En tout cas, le jury se réunira à nouveau le vendredi 19 octobre prochain, pour désigner le GPNA 2018. Françoise Nyssen proclamera dans la foulée le nom du lauréat ou de la lauréate dans les salons du ministère de la Culture, et lui remettra le diplôme conçu par Daniel Buren.

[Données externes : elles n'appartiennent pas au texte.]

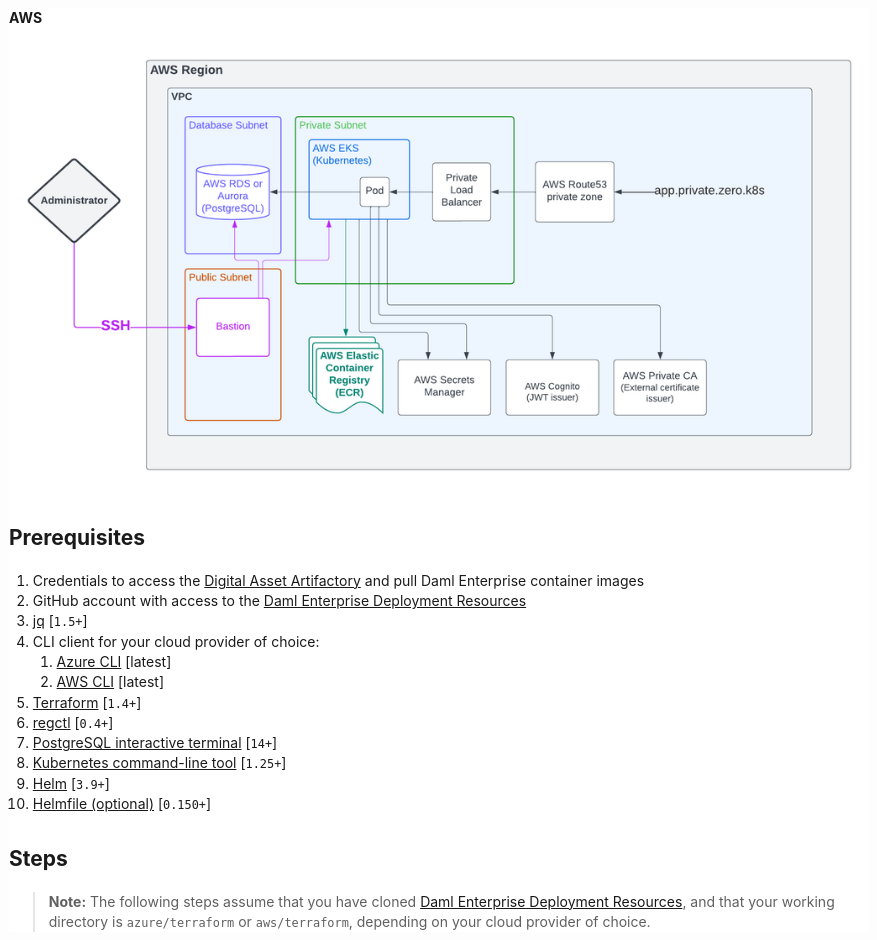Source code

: **AWS**

![alt_text](images/aws.png "image_tooltip")


## Prerequisites



1. Credentials to access the [Digital Asset Artifactory](https://digitalasset.jfrog.io/) and pull Daml Enterprise container images
2. GitHub account with access to the [Daml Enterprise Deployment Resources](https://github.com/DACH-NY/daml-enterprise-deployment-blueprints/)
3. [jq](https://jqlang.github.io/jq/download/) [`1.5+`]
4. CLI client for your cloud provider of choice:
    1. [Azure CLI](https://learn.microsoft.com/en-us/cli/azure/install-azure-cli) [latest]
    2. [AWS CLI](https://aws.amazon.com/cli/) [latest]
5. [Terraform](https://developer.hashicorp.com/terraform/downloads) [`1.4+`]
6. [regctl](https://github.com/regclient/regclient/blob/main/docs/install.md) [`0.4+`]
7. [PostgreSQL interactive terminal](https://www.postgresql.org/download/) [`14+`]
8. [Kubernetes command-line tool](https://kubernetes.io/docs/tasks/tools/) [`1.25+`]
9. [Helm](https://helm.sh/docs/intro/install/) [`3.9+`]
10. [Helmfile (optional)](https://helmfile.readthedocs.io/) [`0.150+`]


## Steps

> **Note:** The following steps assume that you have cloned [Daml Enterprise Deployment Resources](https://github.com/DACH-NY/daml-enterprise-deployment-blueprints/), and that your working directory is `azure/terraform` or `aws/terraform`, depending on your cloud provider of choice.
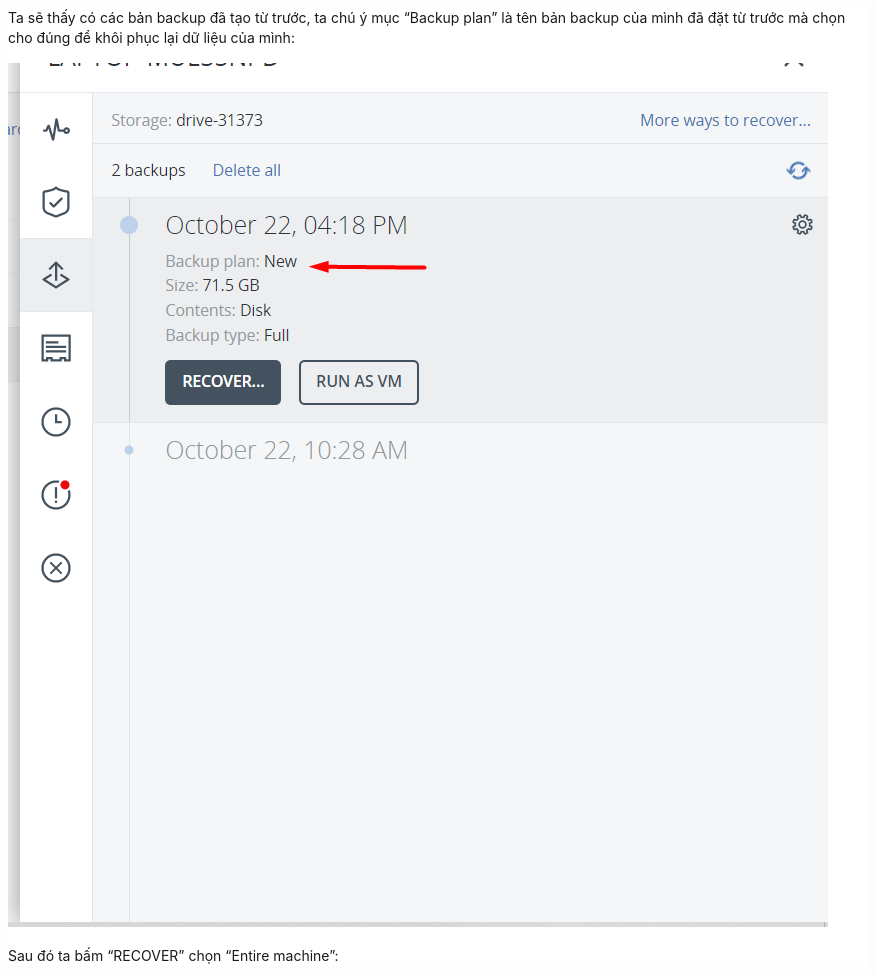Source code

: Ta sẽ thấy có các bản backup đã tạo từ trước, ta chú ý mục “Backup plan” là tên bản backup của mình đã đặt từ trước mà chọn cho đúng để khôi phục lại dữ liệu của mình:

![](images/huong-dan-su-dung-dich-vu-cloud-backup-32.png)

Sau đó ta bấm “RECOVER” chọn “Entire machine”:
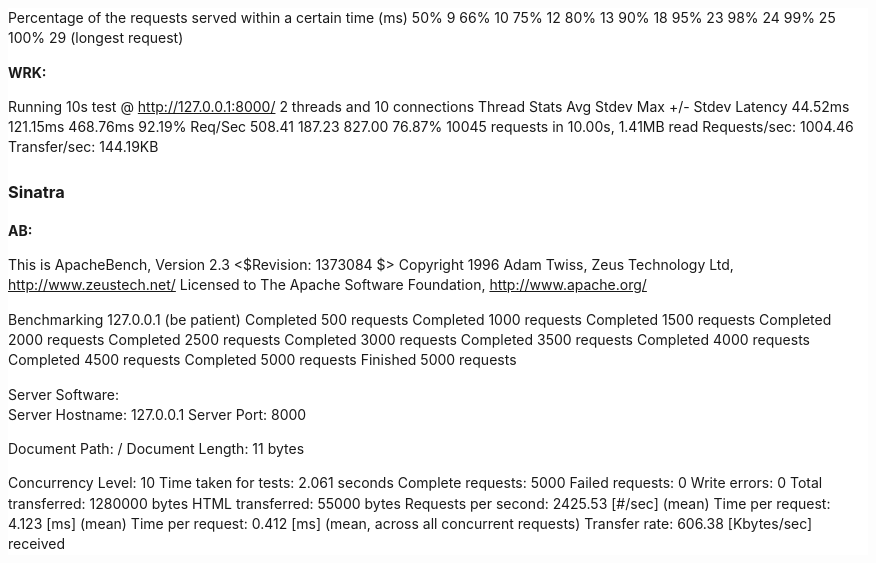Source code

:Percentage of the requests served within a certain time (ms)
  50%      9
  66%     10
  75%     12
  80%     13
  90%     18
  95%     23
  98%     24
  99%     25
 100%     29 (longest request)


**WRK:**

Running 10s test @ http://127.0.0.1:8000/
  2 threads and 10 connections
  Thread Stats   Avg      Stdev     Max   +/- Stdev
    Latency    44.52ms  121.15ms 468.76ms   92.19%
    Req/Sec   508.41    187.23   827.00     76.87%
  10045 requests in 10.00s, 1.41MB read
Requests/sec:   1004.46
Transfer/sec:    144.19KB


### Sinatra

**AB:**

This is ApacheBench, Version 2.3 <$Revision: 1373084 $>
Copyright 1996 Adam Twiss, Zeus Technology Ltd, http://www.zeustech.net/
Licensed to The Apache Software Foundation, http://www.apache.org/

Benchmarking 127.0.0.1 (be patient)
Completed 500 requests
Completed 1000 requests
Completed 1500 requests
Completed 2000 requests
Completed 2500 requests
Completed 3000 requests
Completed 3500 requests
Completed 4000 requests
Completed 4500 requests
Completed 5000 requests
Finished 5000 requests


Server Software:        
Server Hostname:        127.0.0.1
Server Port:            8000

Document Path:          /
Document Length:        11 bytes

Concurrency Level:      10
Time taken for tests:   2.061 seconds
Complete requests:      5000
Failed requests:        0
Write errors:           0
Total transferred:      1280000 bytes
HTML transferred:       55000 bytes
Requests per second:    2425.53 [#/sec] (mean)
Time per request:       4.123 [ms] (mean)
Time per request:       0.412 [ms] (mean, across all concurrent requests)
Transfer rate:          606.38 [Kbytes/sec] received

Enfin, pour les atrabilaires, une dernière note et le rappel que les prévisions statistiques présentées ci-dessus n’ont aucune valeur scientifique. Que chacun fasse ses propres calculs.
Christophe Leray
*Chiffres MAF 2018
**Le jury : Marie-Hélène Badia, architecte, architecte-conseil de l’État – Henri Bava, paysagiste, Grand Prix de l’urbanisme 2018, Grand Prix national du paysage 2007 – Frédéric Borel, architecte, Grand Prix national de l’architecture 2010 – Paul Chemetov, architecte, Grand Prix national de l’architecture 1980 – Paul Delduc, directeur général de l’aménagement, du logement et de la nature (DGALN), ministères de la Transition écologique et solidaire (MTES), et de la Cohésion des territoires (MCT) – Denis Dessus, président du Conseil national de l’ordre des architectes – Laurent Dumas, président fondateur d’Emerige – Jean-Marc Ibos et Myrto Vitart, architectes, Grands Prix nationaux de l’architecture 2016 – Marie-Christine Labourdette, présidente de la Cité de l’architecture & du patrimoine – Jean-Jacques Larrochelle, journaliste au Monde – Bertrand Lemoine, architecte, ingénieur et historien – Sylvie Robert, sénatrice d’Ille-et-Vilaine, vice-présidente de la commission de la culture, de l’éducation et de la communication – Adelfo Scaranello, architecte – Ramon Vilalta, architecte, Prix Pritzker 2017 – Agnès Vince, directrice chargée de l’architecture, adjointe au directeur général des patrimoines, ministère de la Culture.